Start of EXERCISE INPUTS

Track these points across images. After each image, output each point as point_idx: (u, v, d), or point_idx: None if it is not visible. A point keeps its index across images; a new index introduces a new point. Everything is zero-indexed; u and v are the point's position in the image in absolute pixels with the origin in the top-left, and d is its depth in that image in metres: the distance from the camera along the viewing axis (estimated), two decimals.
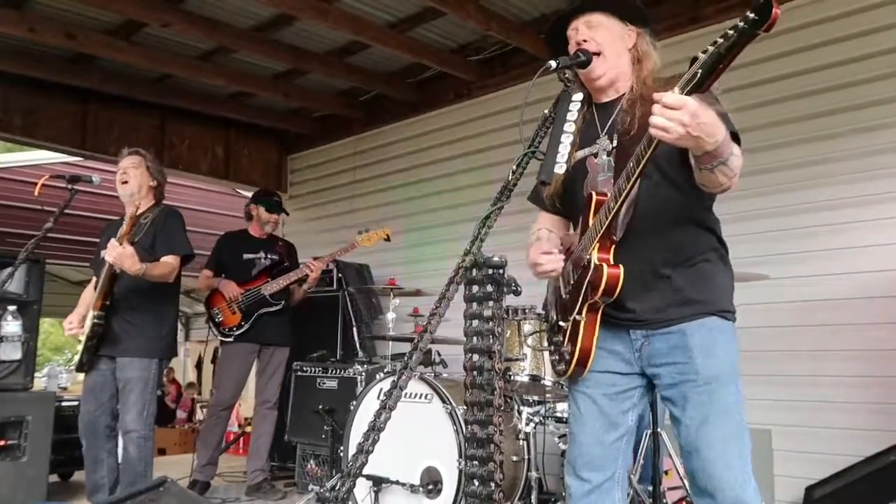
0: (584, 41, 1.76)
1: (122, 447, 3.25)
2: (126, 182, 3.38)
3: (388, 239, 3.40)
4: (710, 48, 1.30)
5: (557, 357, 1.80)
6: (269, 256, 4.43)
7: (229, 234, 4.67)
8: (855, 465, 3.05)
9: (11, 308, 3.70)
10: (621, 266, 1.64)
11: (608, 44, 1.77)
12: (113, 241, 3.02)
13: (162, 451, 7.26)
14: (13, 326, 3.69)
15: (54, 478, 4.32)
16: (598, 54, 1.75)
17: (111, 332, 3.20)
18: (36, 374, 3.98)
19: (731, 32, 1.26)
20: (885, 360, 3.17)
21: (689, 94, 1.36)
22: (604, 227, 1.62)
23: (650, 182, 1.67)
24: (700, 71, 1.32)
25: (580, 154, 1.80)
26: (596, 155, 1.78)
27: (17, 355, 3.69)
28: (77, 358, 3.28)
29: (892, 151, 3.26)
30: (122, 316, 3.22)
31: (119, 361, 3.24)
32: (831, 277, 3.36)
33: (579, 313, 1.69)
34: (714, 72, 1.31)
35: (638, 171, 1.52)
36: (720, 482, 1.61)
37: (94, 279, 3.39)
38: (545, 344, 1.94)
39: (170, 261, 3.23)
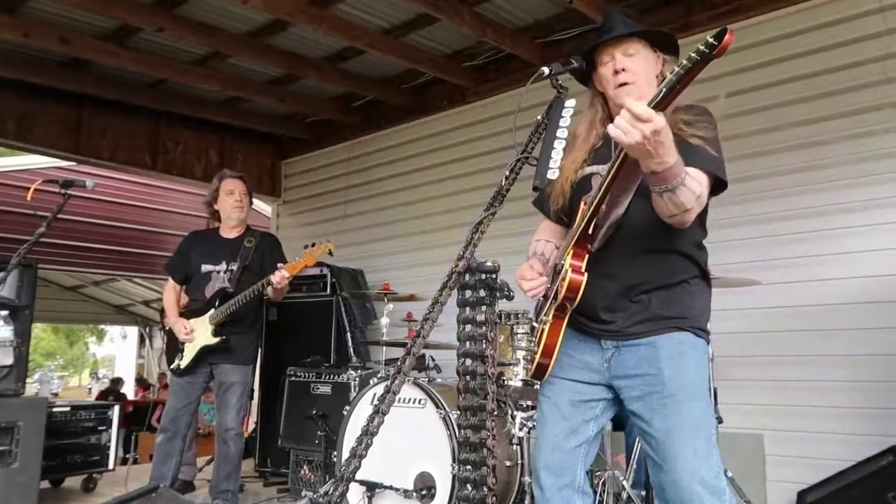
0: (623, 70, 1.78)
1: (218, 443, 3.61)
2: (242, 208, 3.75)
3: (331, 254, 3.53)
4: (677, 69, 1.36)
5: (529, 358, 1.84)
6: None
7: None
8: (847, 470, 3.06)
9: (3, 313, 3.68)
10: (586, 274, 1.66)
11: (642, 72, 1.80)
12: (282, 272, 3.41)
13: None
14: (5, 331, 3.68)
15: (45, 484, 4.30)
16: (633, 84, 1.77)
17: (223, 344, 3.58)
18: (28, 380, 3.97)
19: (693, 56, 1.32)
20: (876, 364, 3.19)
21: (654, 109, 1.40)
22: (578, 233, 1.66)
23: (641, 203, 1.69)
24: (664, 90, 1.38)
25: (588, 170, 1.84)
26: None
27: (9, 360, 3.68)
28: (183, 364, 3.60)
29: (882, 158, 3.28)
30: (232, 329, 3.57)
31: (222, 367, 3.60)
32: (822, 283, 3.38)
33: (546, 315, 1.74)
34: (674, 91, 1.38)
35: (609, 179, 1.55)
36: (690, 496, 1.60)
37: (172, 282, 3.79)
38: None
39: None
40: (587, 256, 1.69)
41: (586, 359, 1.79)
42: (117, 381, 12.17)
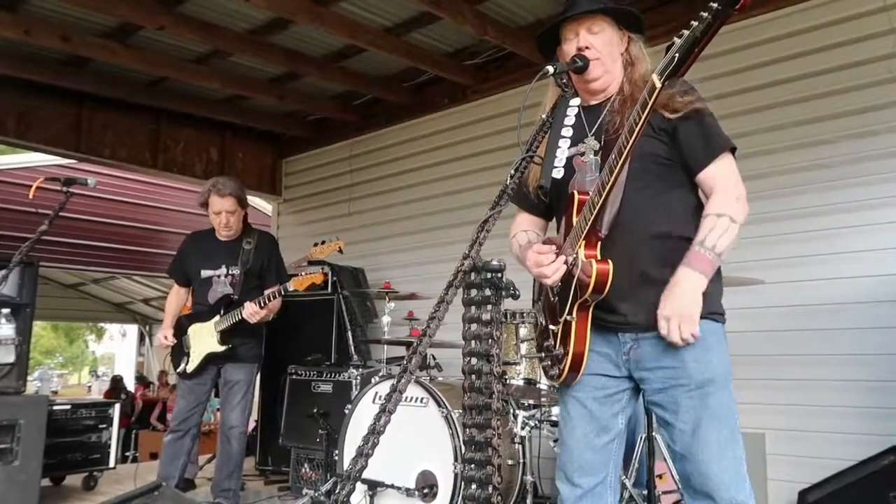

End of EXERCISE INPUTS

YOUR ASSIGNMENT —
Of the entries above, repeat exactly the lines from the line with "18: (36, 374, 3.98)" through the line with "32: (831, 277, 3.36)", both of them included.

ANSWER BOX —
18: (36, 374, 3.98)
19: (731, 32, 1.26)
20: (885, 360, 3.17)
21: (689, 94, 1.36)
22: (604, 227, 1.62)
23: (650, 182, 1.67)
24: (700, 71, 1.32)
25: (580, 154, 1.80)
26: (596, 155, 1.78)
27: (17, 355, 3.69)
28: (77, 358, 3.28)
29: (892, 151, 3.26)
30: (122, 316, 3.22)
31: (119, 361, 3.24)
32: (831, 277, 3.36)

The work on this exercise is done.